Les placements d'un point d'accès au marché nucléaire, l'Inde a prévu de millions
5 novembre 2009
New Delhi, 21 Août 2008 -. Un point de vue d'ouvrir les portes du marché international du nucléaire, l'Inde est la planification des investissements de 300.000 millions de dollars pour un programme nucléaire civil, qui vise à atténuer la pénurie d'énergie qui entrave leur croissance.
Le pays est actuellement en exploitation de 17 réacteurs d'une puissance de 4,120 mégawatts théoriques, 15,180 qui deviendront les nouveaux projets qu'elle s'est fixés la Commission atomique de l'Inde jusqu'en 2020.
"L'énergie nucléaire dans le pays est de 3 pour cent de la production totale d'énergie. Nous espérons atteindre 10 pour cent en 2020, "at-il déclaré à Efe Sudhinder Thakur, directeur exécutif de groupement d'intérêt public nucléaires de l'Inde (NPCIL).

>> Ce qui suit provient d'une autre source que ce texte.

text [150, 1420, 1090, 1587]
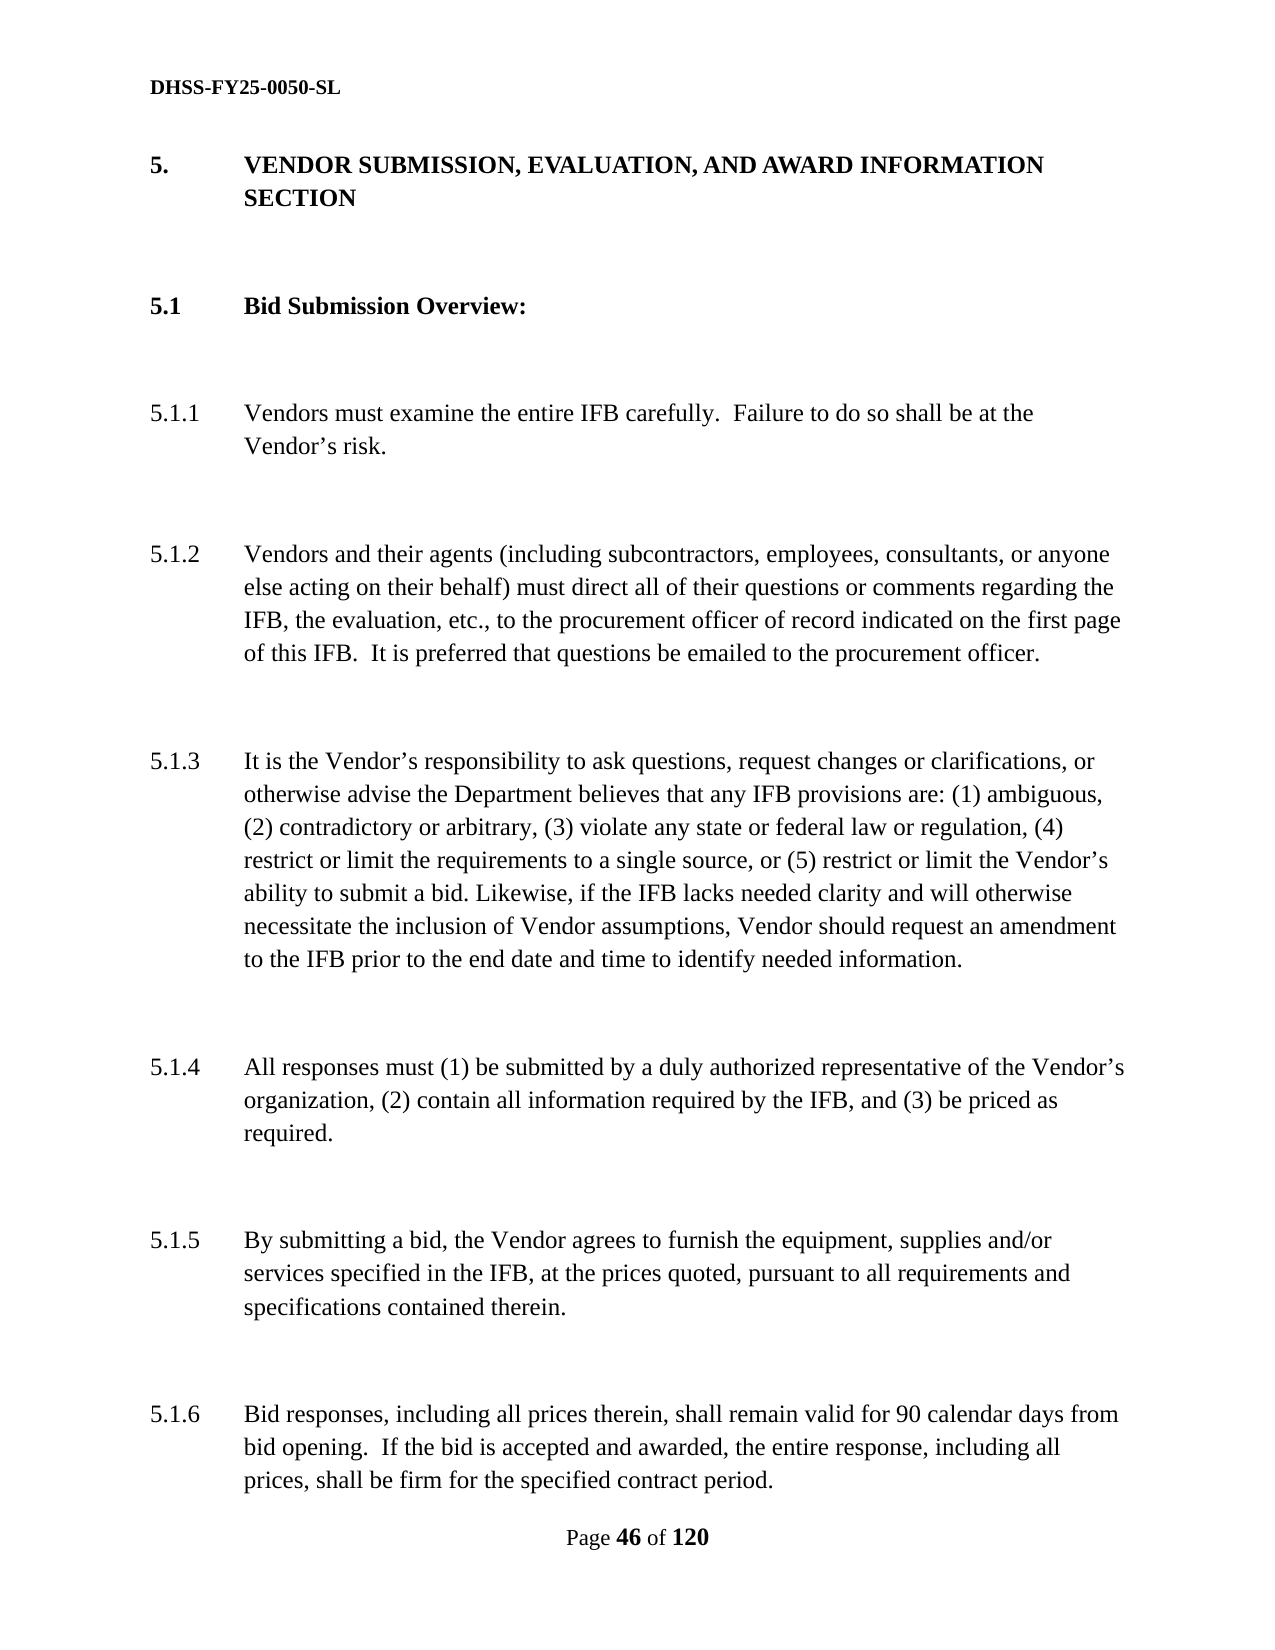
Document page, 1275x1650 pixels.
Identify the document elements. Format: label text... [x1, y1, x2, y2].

Les projets d'expansion et de nouveaux réacteurs ont une valeur de 300.000 millions de dollars et est estimé à créer 100.000 emplois, mais ne traite pas de la principale lacune structurelle dans le nucléaire de l'Inde: le manque d'uranium.
La capacité de 4,120 mégawatts est juste une valeur théorique, en fait, l'Inde ne produit que 1790, en raison de problèmes techniques "temporaire" de maintenance du réacteur, ou l'absence d'autorisation politique pour accéder à de nouvelles mines d'uranium, selon les experts.
C'est là que la tenue des «accord sur le nucléaire", comme on le sait dans le pays de l'accord conclu en 2007 avec les États-Unis, qui permettra à l'Inde l'accès à l'international du marché nucléaire en échange pour la séparation de ses installations nucléaires militaires de celles civiles.
L'accord exigeait la signature de garanties avec l'Agence internationale de l'énergie atomique (AIEA) et nécessite encore l'approbation du Groupe des fournisseurs nucléaires, à laquelle l'Inde présente son cas aujourd'hui à Vienne.
"Qu'est-ce que l'accord nucléaire apportera des ressources supplémentaires. Nous avons tellement d'uranium en Inde pour couvrir 100 pour cent de nos besoins. Donc, je vois cela comme un métier, "le porte-parole a déclaré à EFE de la Commission indienne atomique, Anil Malhotra.
"L'accord sera important pour le commerce nucléaire international. Venez réacteurs étrangers. Les entreprises en Inde fabriquera des composants. Ici, les coûts sont moins chers, donc de nombreuses entreprises internationales peuvent être enclins à s'installer ici, comme cela s'est produit aux voitures, "at-il dit.
Selon le secrétaire de la Fédération des chambres indiennes de commerce et d'industrie (FICCI), Amit Mitra, cité par IANS, l'accord sur le nucléaire apportera des améliorations technologiques créeront des occasions pour 400 entreprises dans le pays et aider à atténuer la pénurie d'électricité.
L'Inde est le cinquième pays dans le monde avec plus de génération, mais la production par habitant triviales forçant des dizaines de millions de personnes à la lumière des bougies ou des lampes à huile après l'obscurité, et les coupures d'électricité fréquentes entraînent des pertes pour le l'industrie.
Avec une production annuelle de 653.172 millions de kilowatt-heures, le pays porte un déficit énergétique de 73 050 dollars, ce qui le pacte atomique ne fera pas disparaître à moins porté à l'Inde cinq fois sa capacité nucléaire actuelle (environ 17.000 millions d'euros).
L'accord n'a pas été sans controverse: pour sauvegarder dans l'Ouest soulève le fait que l'Inde n'a pas signé le Traité de non prolifération nucléaire, le gouvernement indien a dû rejoindre une faction à l'intérieur qui a mis sur les cordes.
Après des mois de palabres, le gouvernement en Juillet a dû surmonter un vote de confiance avait deux arguments de l'opposition: les communistes n'ont pas accepté le deal avec le "ami américain" et les radicaux hindous du BJP l'ont accusé de mettre en péril la l'indépendance du programme militaire stratégique.
"Il a été le résultat de la désinformation. Est-ce qu'un accord commercial que nous n'avons pas lier les mains. Notre souveraineté ne sera pas compromise, il ne réacteurs civils sous contrôle. Dans le domaine militaire, nous pouvons continuer à utiliser le plutonium ", a poursuivi Malhotra.
L'Inde ne peut utiliser de l'uranium à l'étranger dans les 14 réacteurs seront sous contrôle de l'AIEA l, mais les scientifiques applaudissent à la fin de "l'apartheid nucléaire» en vigueur depuis le pays a commencé la course atomique en 1974.